Matt Nagy went 12-4 in his first season as Bears head coach, then 16-16 the next two.

Matt Nagy went 12-4 in his first season as Bears head coach, then 16-16 the next two.

Paul Sancya/AP

Bears coach Matt Nagy must show he’s worth keeping after 2 years of pitiful offense

If Nagy wants to stick around for the Justin Fields era, he must offer evidence that he’s the right man for the job in 2021.

There’s an abundance of explanation and rationalization for the Bears’ offensive failures the last two seasons.

They can blame their quarterbacks, who have been among the NFL’s worst, or an offensive line that crumbled rapidly and has just two starters left from the 2018 team that won the division. Various skill players haven’t been what the Bears hoped for. Kicker problems haven’t helped.

But it would be an oversight to leave coach Matt Nagy off the list of problems. The Bears’ plunge isn’t something that has happened to him; he has been squarely at the center of it.

It got so bad for Nagy last season that he did the unthinkable and handed play-calling duty to offensive coordinator Bill Lazor. Despite a modest uptick after the change, Nagy predictably reclaimed that role this offseason.

It could be his last chance to show he’s up to the task.

The Bears hired Nagy to fix quarterback Mitch Trubisky and pump voltage into a fizzling offense. Since then, there has been a constant reshuffling of personnel, but the coach has stayed the same. While general manager Ryan Pace has tried to correct his errors by supplying Nagy with better quarterbacks (Andy Dalton and Justin Fields), skill players (tight end Cole Kmet and receivers Darnell Mooney and Allen Robinson) and — maybe — a sturdier offensive line, it’s time for Nagy to improve as well.

Asked what he’ll do differently after steering the Bears’ offense to the seventh-fewest points in the NFL the last two seasons, Nagy didn’t offer much.

“I’ll make sure that schematically, I’m putting our guys in the right position, working off of their strengths and what they do well,” he said, essentially restating his job description. “Every year is a little bit different, but you want to create an identity as fast as you can.”

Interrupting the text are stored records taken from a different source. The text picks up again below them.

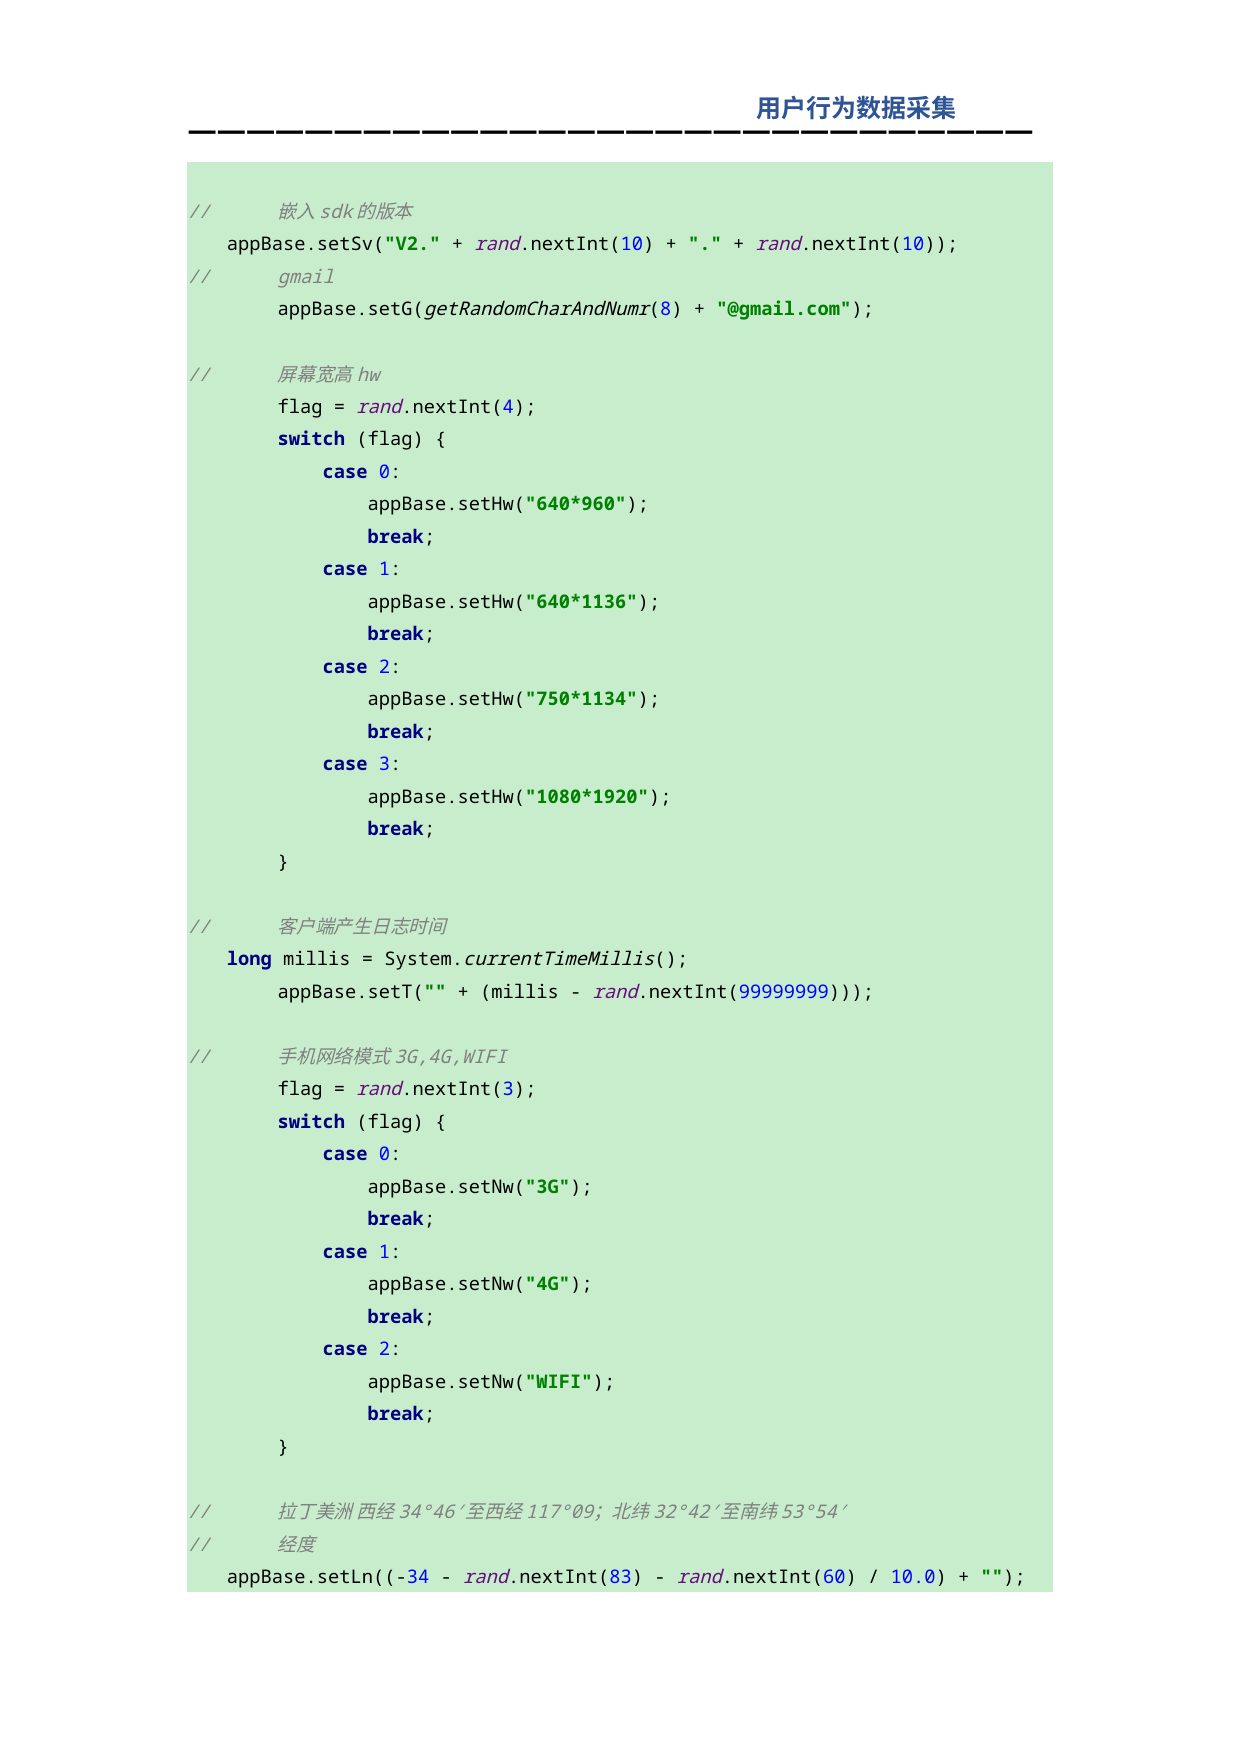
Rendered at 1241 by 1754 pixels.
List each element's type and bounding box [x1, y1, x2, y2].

text [187, 162, 1053, 1592]
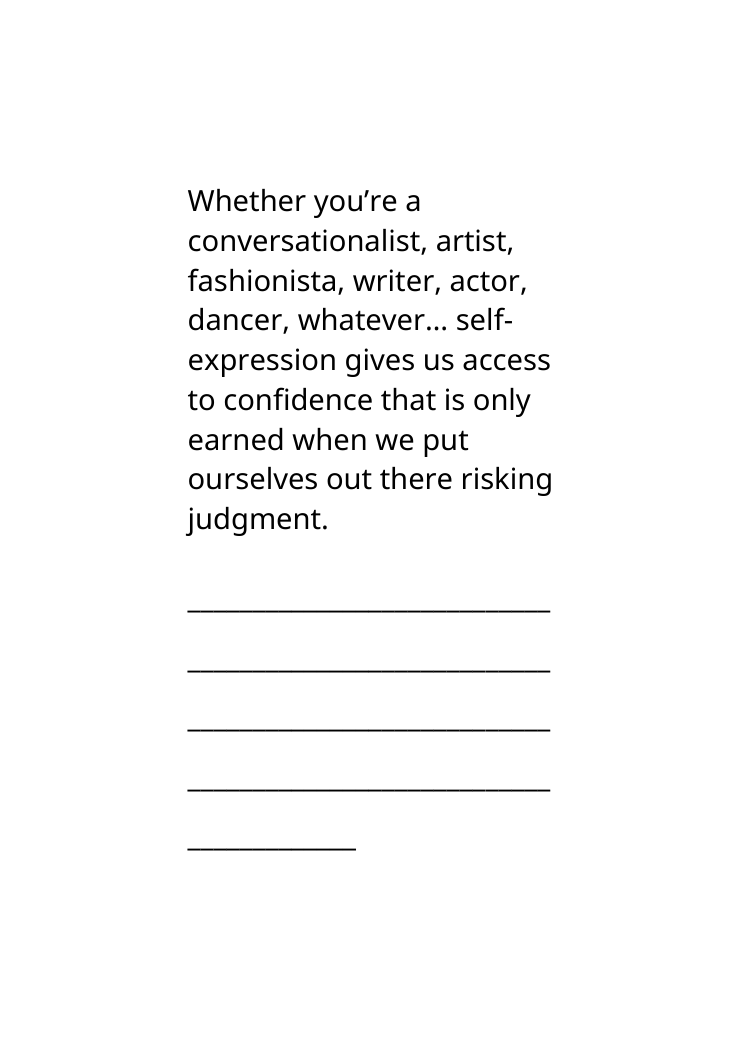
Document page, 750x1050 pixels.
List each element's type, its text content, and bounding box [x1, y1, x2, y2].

text _____________________________________________________________________________________________________________________________ [187, 577, 562, 855]
text Whether you’re a conversationalist, artist, fashionista, writer, actor, dancer, whatever… self-expression gives us access to confidence that is only earned when we put ourselves out there risking judgment. [187, 181, 562, 538]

He carried on for another minute or so, but mostly it was a jumble of coachspeak that didn’t reveal anything. He certainly has that part of the job down. If Nagy has done any self-analysis over the last few months, he’s not about to disclose his findings.

He should have had quite a bit to comb through after an 8-8 season that ended with a decisive loss to the Saints in the wild-card round of the playoffs. The Bears beat one team in 2020 with a winning record — the eventual champion Buccaneers, oddly enough — and continued their spiral on offense.

The Bears scored 26.3 points per game (ninth in the NFL) in Nagy’s first season, although that was boosted by an incredible defense. Without defensive touchdowns and takeaways that allowed the Bears to start drives already in field-goal range, that number would have been just 22.4.

Whether the Bears had a legitimately decent offense or merely a mirage is up for discussion. But there’s nothing to debate about how bad Nagy’s offense has been since.

Over the last two seasons, the Bears ranked 26th in points (20.4 per game), 29th in yardage (314.1), 24th in passer rating (85.3), 26th in yards per carry (3.9) and 30th in third-down conversions (35.2%). They sit among hapless teams like the Jets, Jaguars and Lions. Nagy is now 1-5 against the Packers and was outscored 76-41 while getting swept by them last season.

The only positive is that the Bears have committed the 11th-fewest turnovers in two seasons, with 41 in 32 games.

Signing Dalton, developing Kmet and tweaking the offensive line won’t fix everything. Not even close.

When the Bears hired Nagy as a first-time head coach at 39, they did so because of the offensive expertise they believed he developed over years working under Andy Reid. Whether he could lead a team was yet to be seen.

So far, they’ve gotten the opposite of what they expected. Nagy has likability but not credibility. He seems to have maintained strong locker room support and mostly has been a good voice for the team publicly, but the Bears are still waiting on all those touchdowns.

He took the job knowing Trubisky was the franchise quarterback, and he couldn’t maximize him. He had a hand in trading for Nick Foles, and that went poorly — maybe worse. Now he swears by Dalton, saying he’s the No. 1 quarterback this season regardless of how quickly Fields progresses.

Quarterback flops. Offensive slop. How much more can he survive before the Bears lose faith? That’s the difference between Pace’s and Nagy’s job security. While Pace seems to have bought himself at least one more year by drafting Fields, it’s not necessarily true for Nagy.

No one expects him to produce an offensive juggernaut with this roster, but it can’t be another season of hoping to score 17 points and praying it’s enough. If he wants to stick around for the Fields era, he must give the Bears a reason to believe in him.